On a happy note

Doctors are known for working long hours. On the outpatient side, it could be because they want to be accessible. On the inpatient side, it might be because they want to provide continuity. Or, it could be because, as one survey just found, most U.S. physicians are at least as happy at work as they are at home.

Medscape, a division of WebMD that provides medical news and clinical information to doctors, conducted its inaugural Physician Lifestyle Report online survey Jan. 12-17; more than 29,000 physicians in 25 specialties responded. The aim of the survey was to uncover insights to physicians' personal lives and their feelings on their own health, wealth, happiness and political views.

On a 1-to-5 scale, doctors seem to be a happy bunch—some even very happy, as about one-third of the physicians responding (both men and women) rated their happiness outside of medicine at a 5. Four in 10 gave their outside-of-work happiness a 4 rating. The average rating was 3.96. Half of physicians said their happiness is about the same at work as it is at home. Four percent said they are happier at work.
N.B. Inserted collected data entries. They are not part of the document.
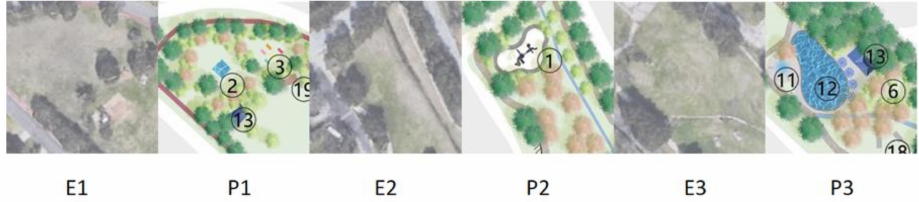
Figure 4. Selected simulation locations on the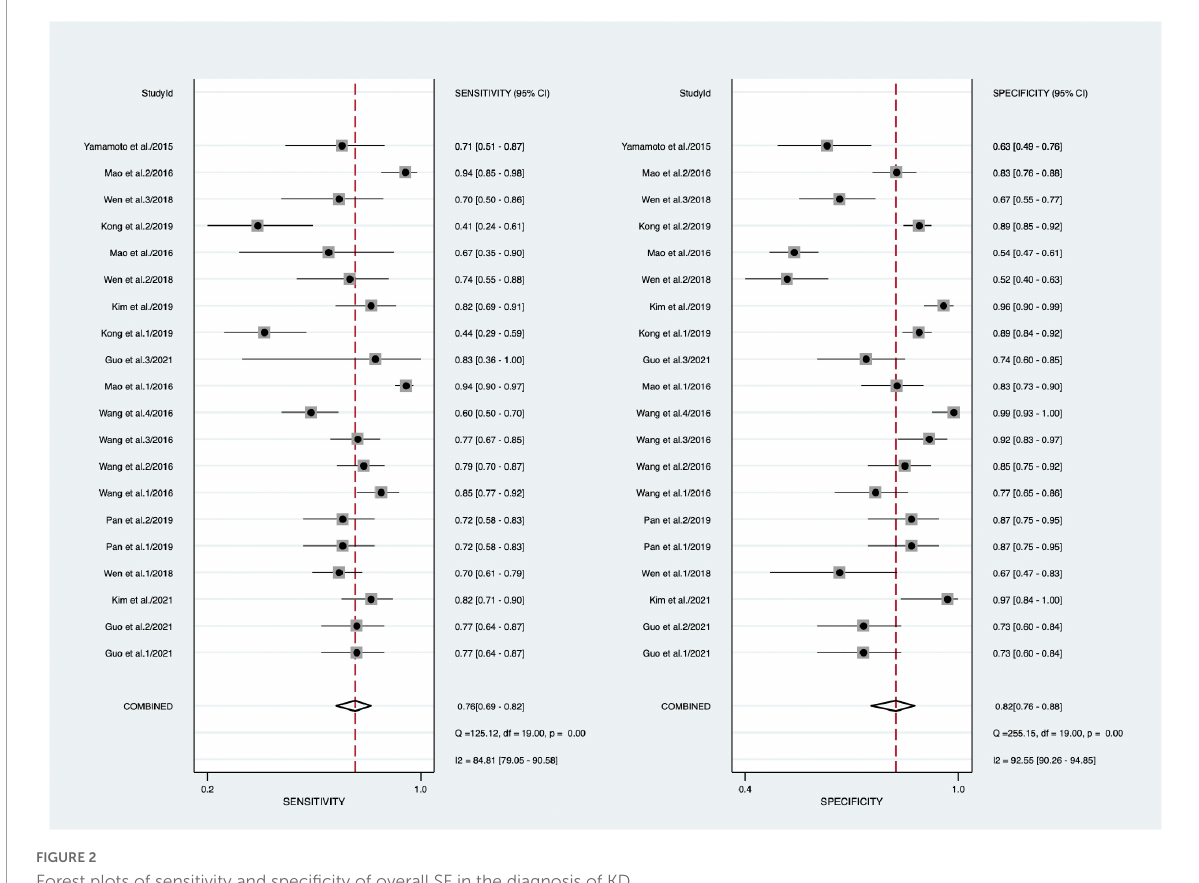
FIGURE2 Forest plots of sensitivity and specificity of overall SF in the diagnosis of KD.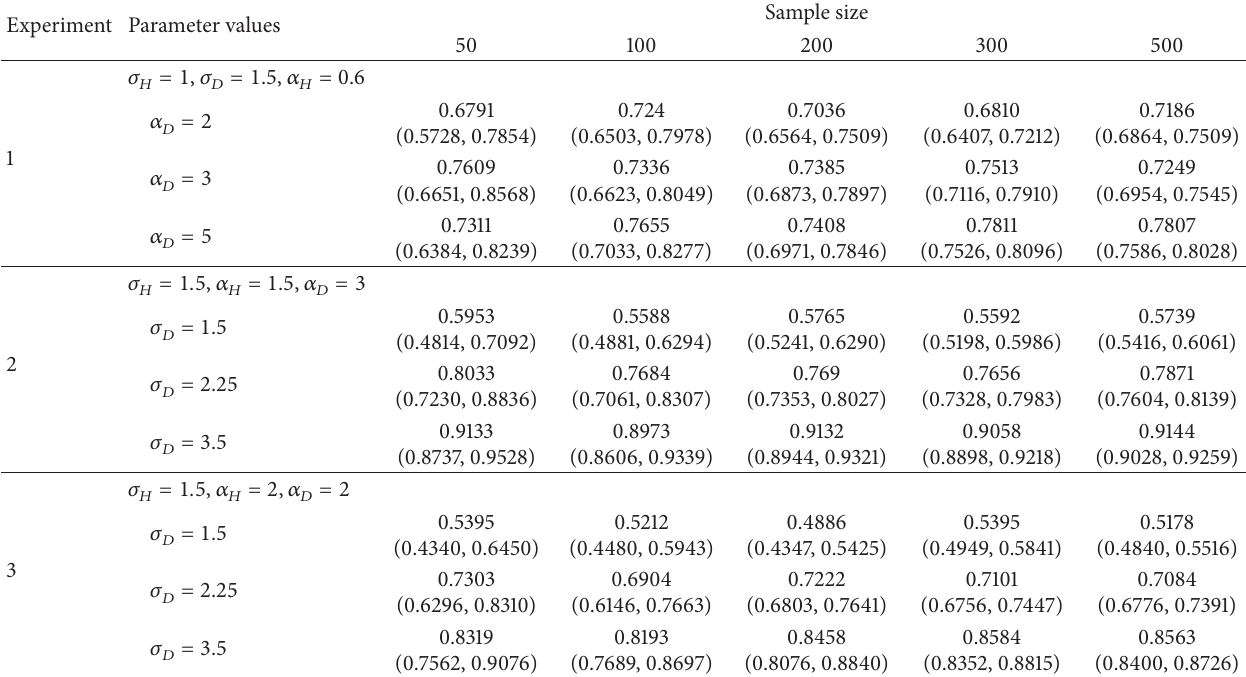
Table 1: Confidence intervals for AUC at various combinations of scale and shape parameters of normal and abnormal populations with different sample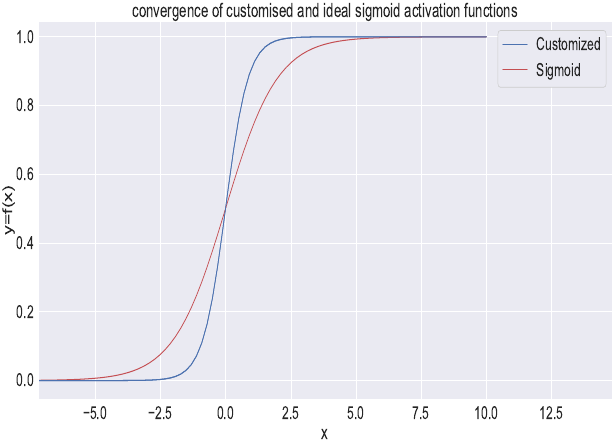
Figure 7. Convergence of the proposed (customized) activation function and Sigmoid function. For the training of the siamese network, two images, each of size 112 × 112 pixels, are applied parallelly; the CNN extract the features from the image and represents them in the form of a feature vector. The feature vector is then used to calculate the euclidean distance. This system uses a contrastive loss function to calculate the error and train the model. The loss function trains the network such that when beats belonging to the same person are applied, they will have less Euclidean distance as compared to beats of different persons. The detailed layers and sizes of the Siamese network are shown in Table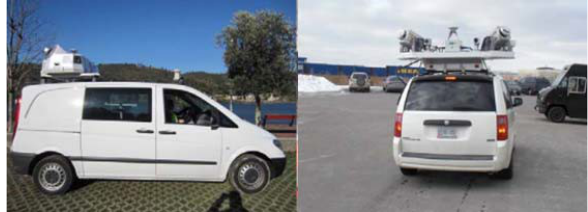
Figure 2. Mobile LiDAR System used for the survey.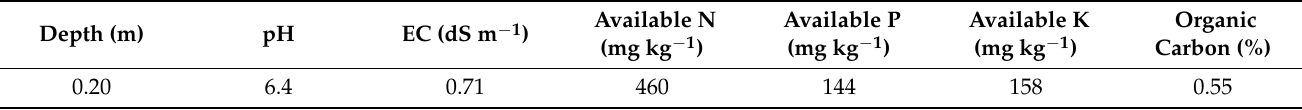
Table 3. Chemical properties of the soil at the experimental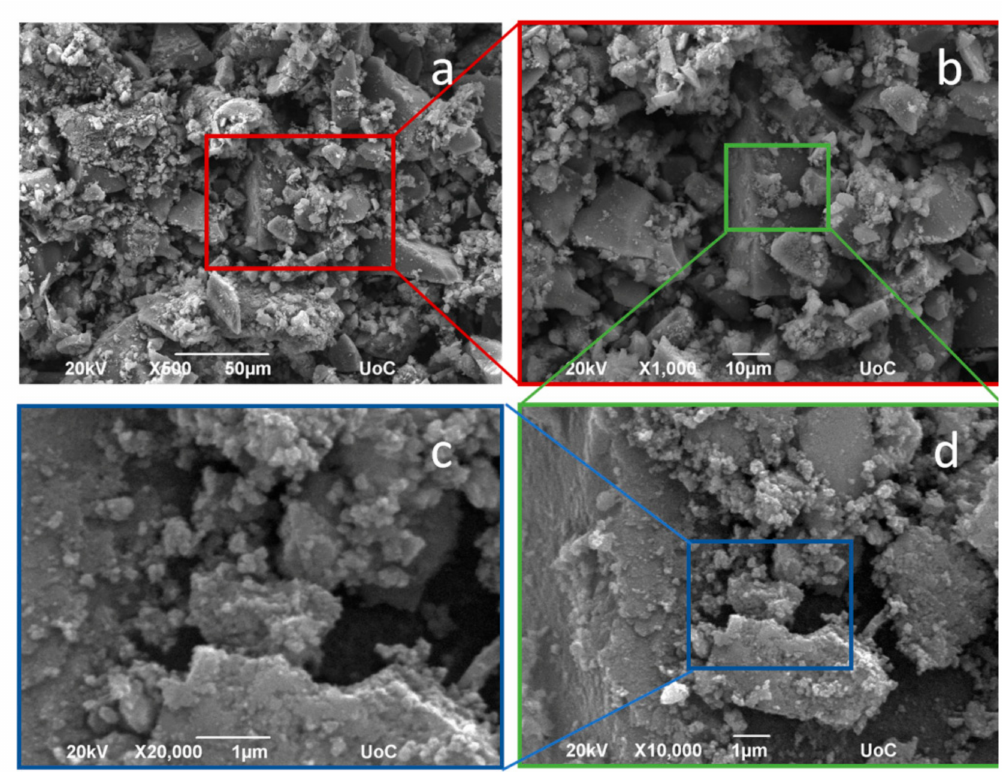
Figure 5. SEM images of TiO 2 enriched with C-dots: ( a ) image captured from random area; ( b – d ) magnified images of the area selected at ( a ).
The happiest physicians by far were rheumatologists, who averaged a 4.09 level of outside-of-work happiness. There was a three-way tie for least happy among internists, gastroenterologists and neurologists—though with an average happiness rate of 3.88, you can't really call them "sad."
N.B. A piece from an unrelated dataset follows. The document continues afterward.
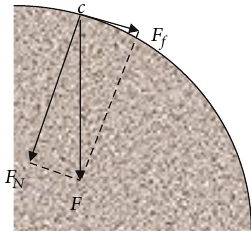
Figure 3: Detail view of the disc force.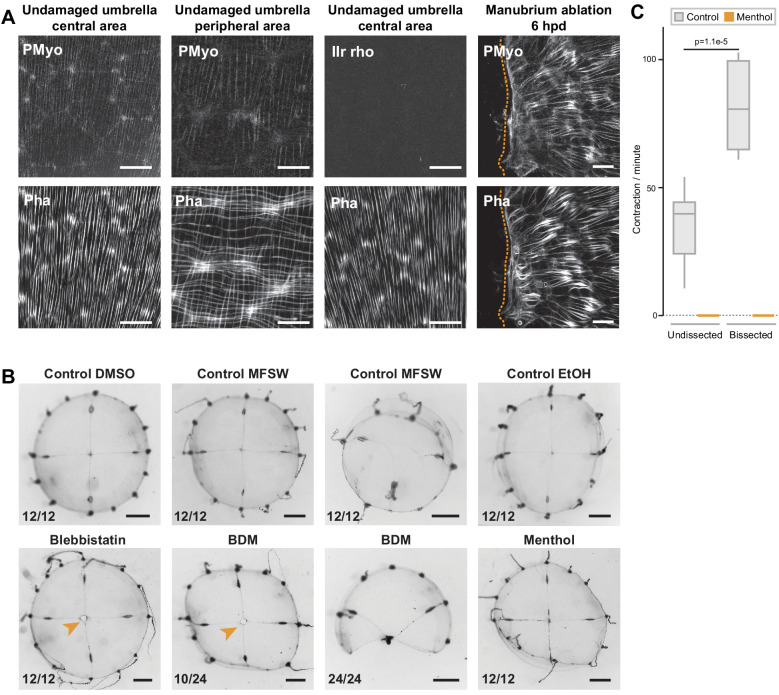
Actomyosin-driven subumbrella remodeling restores medusa shape.(A) Anti phospho-Myosin Light Chain 2 (Ser19) antibody (here indicated as PMyo) staining (upper row) of intact and remodeling muscle fibers, visualized by phalloidin staining (bottom row). PMyo antibody decorated radial smooth muscle fibers (central and peripheral umbrella), but not the circular striated muscle fibers (peripheral umbrella only). A negative control with only the secondary antibody (IIr rho) shows no staining in the smooth muscle fibers of an undamaged jellyfish. Disorganizing muscle fibers close to the wound (6 hpd) show strong myosin phosphorylation (right panel). (B) Manubrium-ablated jellyfish were incubated in different drugs (see Materials and methods), and observed 24 hpd. Controls treated in parallel with the carrier solvents (DMSO, ethanol) in FASW are shown in the top row. Jellyfish incubated in myosin inhibitors (blebbistatin and BDM) show impaired wound healing and remodeling, while inhibition of muscle contraction with menthol had no major effect. Stereomicroscope images. Scale bars: A: 1 mm, C: 25 µm. (C) Quantification of muscle contraction in non-dissected and bisected jellyfish in the absence (grey) and presence (orange) of menthol. Note that jellyfish contract significantly faster after amputation. Number of contractions per minutes was recorded for 5 min for 10 non-dissected and 10 newly bissected jellyfish, in control (0,04% ethanol) and menthol (400 µM in ethanol/FASW) conditions (see Figure 8—figure supplement 1—source data 1). Statistical test: Mann Whitney Wilcoxon.Figure 8—figure supplement 1—source data 1.Raw data for the plots shown in Figure 8—figure supplement 1C.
Money is not necessarily buying this state of semi-happiness, as only 12.8% of actively practicing doctors responding to the survey said their current savings is "more than adequate," while 38.8% described their savings as minimal or nonexistent.
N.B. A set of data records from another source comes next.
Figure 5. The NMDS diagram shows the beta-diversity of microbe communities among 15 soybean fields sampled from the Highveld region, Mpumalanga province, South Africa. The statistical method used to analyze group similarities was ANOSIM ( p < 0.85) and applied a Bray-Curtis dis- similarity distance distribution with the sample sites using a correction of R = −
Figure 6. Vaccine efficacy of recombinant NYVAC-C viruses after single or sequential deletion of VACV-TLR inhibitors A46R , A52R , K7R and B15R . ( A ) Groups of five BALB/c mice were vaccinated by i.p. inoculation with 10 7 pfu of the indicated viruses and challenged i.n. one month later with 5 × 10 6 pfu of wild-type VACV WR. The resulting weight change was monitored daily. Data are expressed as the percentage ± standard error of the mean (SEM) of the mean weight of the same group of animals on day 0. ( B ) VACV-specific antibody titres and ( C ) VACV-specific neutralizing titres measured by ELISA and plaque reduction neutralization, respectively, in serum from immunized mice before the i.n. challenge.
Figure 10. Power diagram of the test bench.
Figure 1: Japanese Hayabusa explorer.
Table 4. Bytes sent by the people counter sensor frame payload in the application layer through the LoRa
Sixty-five percent of the women and 57% of the male doctors reported their weight was normal, while 26% of the women and 37% of the men said they were overweight. Six percent of the women and 5% of the men said they were obese, and 3% of the women and 1% of the men said they were underweight.

With regard to politics, respondents were asked to describe themselves as conservative or liberal fiscally and socially. (The survey did not include the word "moderate.") Fiscally conservative/socially liberal was the combination with the most respondents, with about 40% of the male physicians and a slightly higher share of female physicians describing themselves that way. About 37% of the men and 25% of the women said they were conservative in both categories; and about 18% of the men and 28% of the women were liberal in both categories. And a lonely roughly 5% of men and women reported being in the somewhat misfit category of fiscally liberal and socially conservative.

What does all this mean? For me, it means I should continue my policy of being skeptical of any press release that says "most doctors" are thinking any one particular way.